Task to carry out:
Leave the pictures out. Retype exactly the lines below from the one containing "left ear: (346, 266)" through the one containing "right hip: (192, 149)", and no others.
+++ Recorded information +++
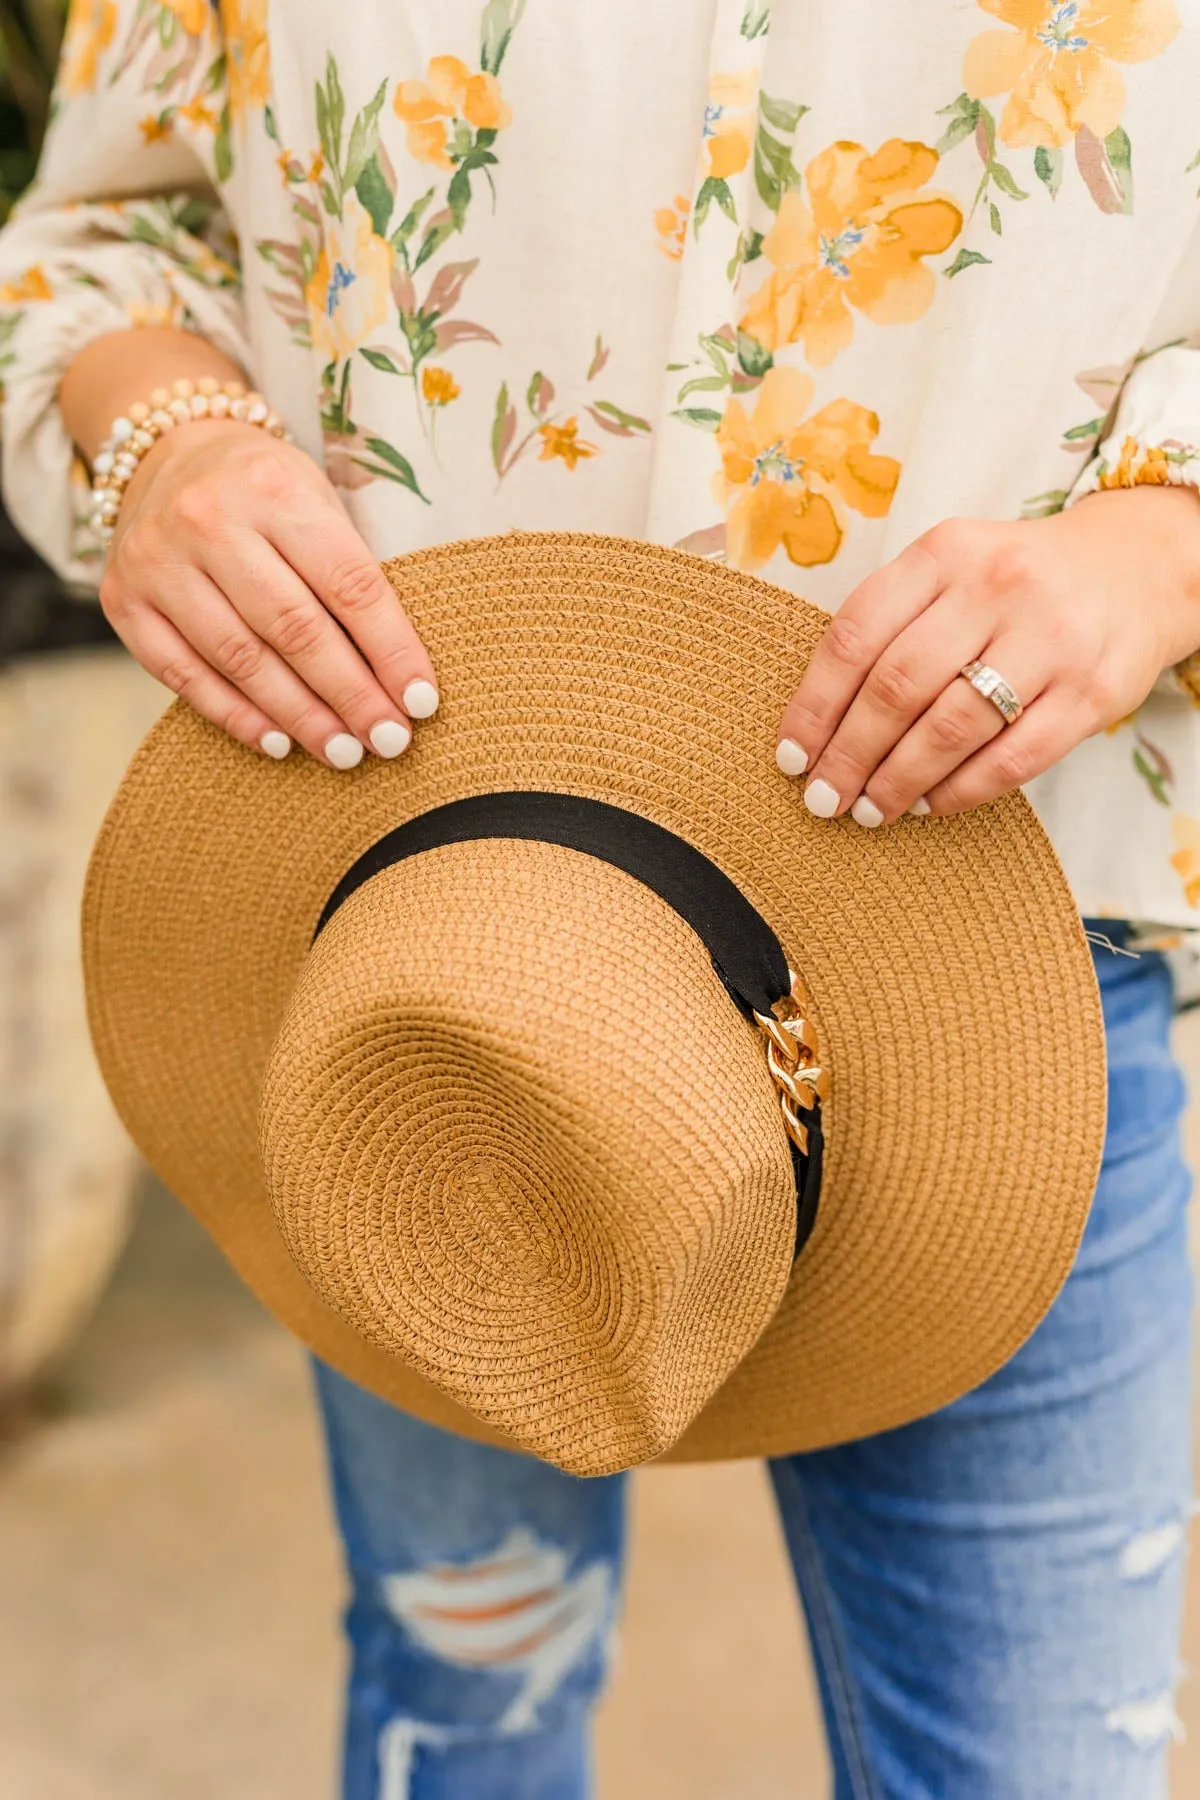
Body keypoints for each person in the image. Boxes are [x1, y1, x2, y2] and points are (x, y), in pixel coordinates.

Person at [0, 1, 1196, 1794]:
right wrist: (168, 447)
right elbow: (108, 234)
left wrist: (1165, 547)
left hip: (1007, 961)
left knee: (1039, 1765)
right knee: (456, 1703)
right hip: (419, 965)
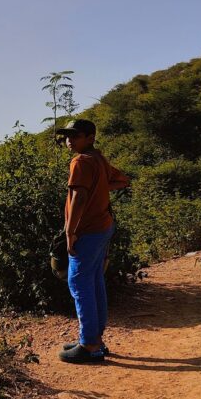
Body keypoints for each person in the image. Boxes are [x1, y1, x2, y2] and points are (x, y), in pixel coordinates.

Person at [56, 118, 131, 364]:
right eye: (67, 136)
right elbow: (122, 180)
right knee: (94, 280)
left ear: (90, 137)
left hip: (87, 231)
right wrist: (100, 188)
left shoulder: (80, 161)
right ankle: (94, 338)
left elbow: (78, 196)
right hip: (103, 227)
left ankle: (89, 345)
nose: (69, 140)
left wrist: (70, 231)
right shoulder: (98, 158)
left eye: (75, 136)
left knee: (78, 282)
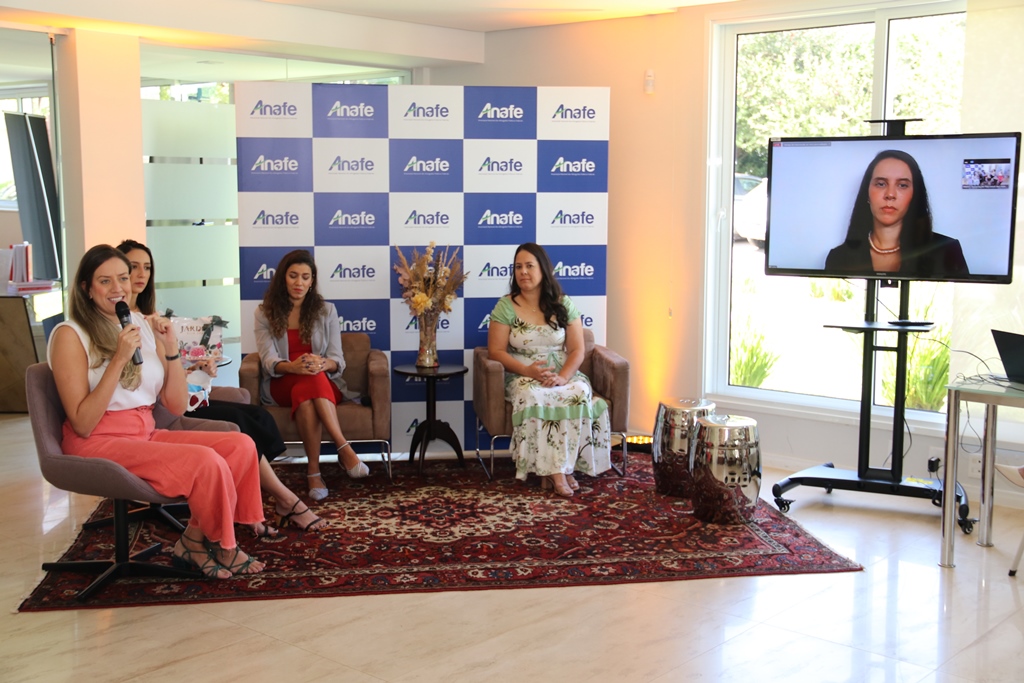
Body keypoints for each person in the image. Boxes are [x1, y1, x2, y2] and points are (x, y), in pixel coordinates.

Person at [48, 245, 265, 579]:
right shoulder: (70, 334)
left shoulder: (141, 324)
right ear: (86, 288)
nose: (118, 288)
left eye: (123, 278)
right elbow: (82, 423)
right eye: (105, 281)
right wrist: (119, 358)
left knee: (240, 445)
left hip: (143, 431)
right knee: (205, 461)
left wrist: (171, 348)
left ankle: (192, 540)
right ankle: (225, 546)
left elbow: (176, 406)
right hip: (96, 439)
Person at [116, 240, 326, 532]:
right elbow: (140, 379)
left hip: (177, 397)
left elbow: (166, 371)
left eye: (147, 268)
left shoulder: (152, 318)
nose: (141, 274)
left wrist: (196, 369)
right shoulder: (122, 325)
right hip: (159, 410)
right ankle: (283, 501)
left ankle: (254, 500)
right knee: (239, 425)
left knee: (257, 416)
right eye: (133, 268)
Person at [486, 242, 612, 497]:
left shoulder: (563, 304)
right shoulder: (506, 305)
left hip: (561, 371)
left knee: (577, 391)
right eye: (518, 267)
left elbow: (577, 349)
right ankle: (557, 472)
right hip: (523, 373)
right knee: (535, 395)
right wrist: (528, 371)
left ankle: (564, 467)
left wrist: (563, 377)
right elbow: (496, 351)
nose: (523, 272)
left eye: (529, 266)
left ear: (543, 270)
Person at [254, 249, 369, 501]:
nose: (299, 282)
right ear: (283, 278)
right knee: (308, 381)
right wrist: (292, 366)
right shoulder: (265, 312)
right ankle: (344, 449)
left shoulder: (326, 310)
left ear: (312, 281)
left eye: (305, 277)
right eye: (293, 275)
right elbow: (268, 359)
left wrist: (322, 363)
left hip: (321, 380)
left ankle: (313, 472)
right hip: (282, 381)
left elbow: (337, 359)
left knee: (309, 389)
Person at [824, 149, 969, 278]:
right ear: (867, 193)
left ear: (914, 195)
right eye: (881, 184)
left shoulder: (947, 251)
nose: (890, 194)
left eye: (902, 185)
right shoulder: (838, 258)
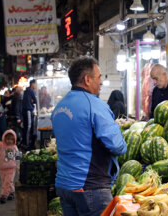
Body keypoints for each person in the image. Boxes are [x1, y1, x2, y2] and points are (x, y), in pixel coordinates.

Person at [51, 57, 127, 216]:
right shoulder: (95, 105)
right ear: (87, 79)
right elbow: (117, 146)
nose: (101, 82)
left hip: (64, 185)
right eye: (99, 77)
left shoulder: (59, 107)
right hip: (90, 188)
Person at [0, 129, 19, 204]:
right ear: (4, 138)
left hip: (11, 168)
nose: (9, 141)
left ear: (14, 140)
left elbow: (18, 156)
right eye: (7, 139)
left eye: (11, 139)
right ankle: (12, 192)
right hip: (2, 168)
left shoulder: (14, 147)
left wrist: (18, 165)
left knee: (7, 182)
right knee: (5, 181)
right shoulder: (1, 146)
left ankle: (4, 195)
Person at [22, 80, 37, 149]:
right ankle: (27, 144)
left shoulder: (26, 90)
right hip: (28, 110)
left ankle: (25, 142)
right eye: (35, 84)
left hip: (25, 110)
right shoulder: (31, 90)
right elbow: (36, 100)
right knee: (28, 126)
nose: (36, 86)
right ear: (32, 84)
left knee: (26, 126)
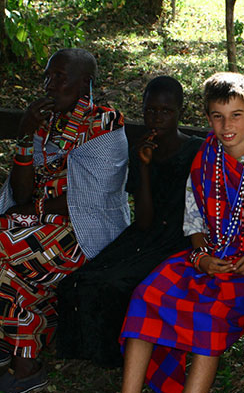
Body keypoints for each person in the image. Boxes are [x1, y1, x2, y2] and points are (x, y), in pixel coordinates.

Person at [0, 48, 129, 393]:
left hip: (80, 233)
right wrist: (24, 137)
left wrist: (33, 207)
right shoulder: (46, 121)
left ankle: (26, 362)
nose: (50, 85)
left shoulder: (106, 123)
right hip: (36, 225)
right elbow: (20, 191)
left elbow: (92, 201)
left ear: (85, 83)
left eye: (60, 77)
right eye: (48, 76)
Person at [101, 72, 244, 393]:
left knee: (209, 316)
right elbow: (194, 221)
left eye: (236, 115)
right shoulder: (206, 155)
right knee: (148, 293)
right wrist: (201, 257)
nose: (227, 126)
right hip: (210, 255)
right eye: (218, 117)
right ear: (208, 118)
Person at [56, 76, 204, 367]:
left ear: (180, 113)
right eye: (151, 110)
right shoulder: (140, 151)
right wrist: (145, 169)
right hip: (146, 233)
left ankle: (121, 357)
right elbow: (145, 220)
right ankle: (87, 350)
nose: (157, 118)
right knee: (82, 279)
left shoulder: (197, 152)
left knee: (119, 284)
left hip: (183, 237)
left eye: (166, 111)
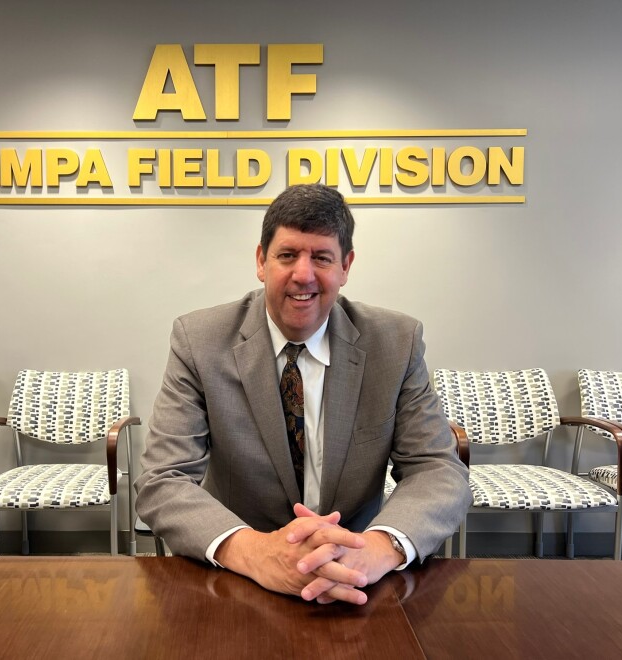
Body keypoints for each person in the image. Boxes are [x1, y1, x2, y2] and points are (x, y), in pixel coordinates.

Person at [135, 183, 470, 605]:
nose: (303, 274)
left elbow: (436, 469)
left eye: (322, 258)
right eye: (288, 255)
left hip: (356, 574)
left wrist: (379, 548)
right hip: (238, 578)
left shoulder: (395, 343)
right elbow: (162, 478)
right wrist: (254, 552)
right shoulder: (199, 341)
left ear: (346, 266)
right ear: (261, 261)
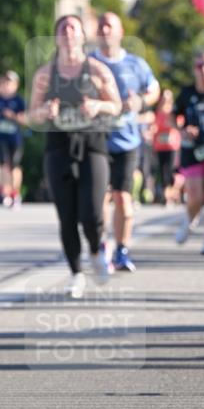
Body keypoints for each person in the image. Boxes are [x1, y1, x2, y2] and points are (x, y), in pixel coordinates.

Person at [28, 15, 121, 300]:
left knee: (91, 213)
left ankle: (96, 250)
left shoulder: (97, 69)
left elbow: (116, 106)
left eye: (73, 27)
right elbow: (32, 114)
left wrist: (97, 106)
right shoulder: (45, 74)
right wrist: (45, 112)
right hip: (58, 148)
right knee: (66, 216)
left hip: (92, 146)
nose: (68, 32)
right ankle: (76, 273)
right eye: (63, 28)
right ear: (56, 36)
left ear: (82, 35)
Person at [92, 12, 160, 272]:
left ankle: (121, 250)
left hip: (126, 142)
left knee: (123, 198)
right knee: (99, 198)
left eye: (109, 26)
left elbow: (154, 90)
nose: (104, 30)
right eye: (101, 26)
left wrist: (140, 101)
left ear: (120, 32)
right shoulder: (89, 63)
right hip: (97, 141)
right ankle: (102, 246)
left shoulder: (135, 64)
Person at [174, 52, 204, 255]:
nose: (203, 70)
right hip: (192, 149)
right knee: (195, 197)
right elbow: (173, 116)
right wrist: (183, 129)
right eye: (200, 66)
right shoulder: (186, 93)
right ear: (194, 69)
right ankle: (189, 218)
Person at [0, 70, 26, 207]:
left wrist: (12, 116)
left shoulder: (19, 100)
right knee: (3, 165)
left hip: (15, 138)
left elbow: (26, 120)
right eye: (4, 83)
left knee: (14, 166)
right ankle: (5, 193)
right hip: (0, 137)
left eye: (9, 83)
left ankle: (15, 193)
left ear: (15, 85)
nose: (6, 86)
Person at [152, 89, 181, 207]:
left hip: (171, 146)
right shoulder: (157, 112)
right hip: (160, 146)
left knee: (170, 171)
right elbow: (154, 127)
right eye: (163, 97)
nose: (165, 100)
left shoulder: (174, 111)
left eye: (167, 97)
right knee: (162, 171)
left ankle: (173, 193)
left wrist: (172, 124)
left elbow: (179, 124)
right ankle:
+++
Exercise output:
left ear: (346, 266)
right ear: (261, 261)
Body keypoints for each person in the image. Boxes are [x1, y1, x2, y2] and points are (x, y), in pixel coordinates.

Person at [28, 15, 121, 300]:
left knee: (91, 213)
left ankle: (96, 250)
left shoulder: (97, 69)
left elbow: (116, 106)
left eye: (73, 27)
right elbow: (32, 114)
left wrist: (97, 106)
right shoulder: (45, 74)
right wrist: (45, 112)
right hip: (58, 148)
right knee: (66, 216)
left hip: (92, 146)
nose: (68, 32)
right ankle: (76, 273)
right eye: (63, 28)
right ear: (56, 36)
left ear: (82, 35)
Person at [92, 12, 160, 272]:
left ankle: (121, 250)
left hip: (126, 142)
left knee: (123, 198)
right knee: (99, 198)
left eye: (109, 26)
left elbow: (154, 90)
nose: (104, 30)
right eye: (101, 26)
left wrist: (140, 101)
left ear: (120, 32)
right shoulder: (89, 63)
right hip: (97, 141)
right ankle: (102, 246)
left shoulder: (135, 64)
Person at [174, 52, 204, 255]:
nose: (203, 70)
right hip: (192, 149)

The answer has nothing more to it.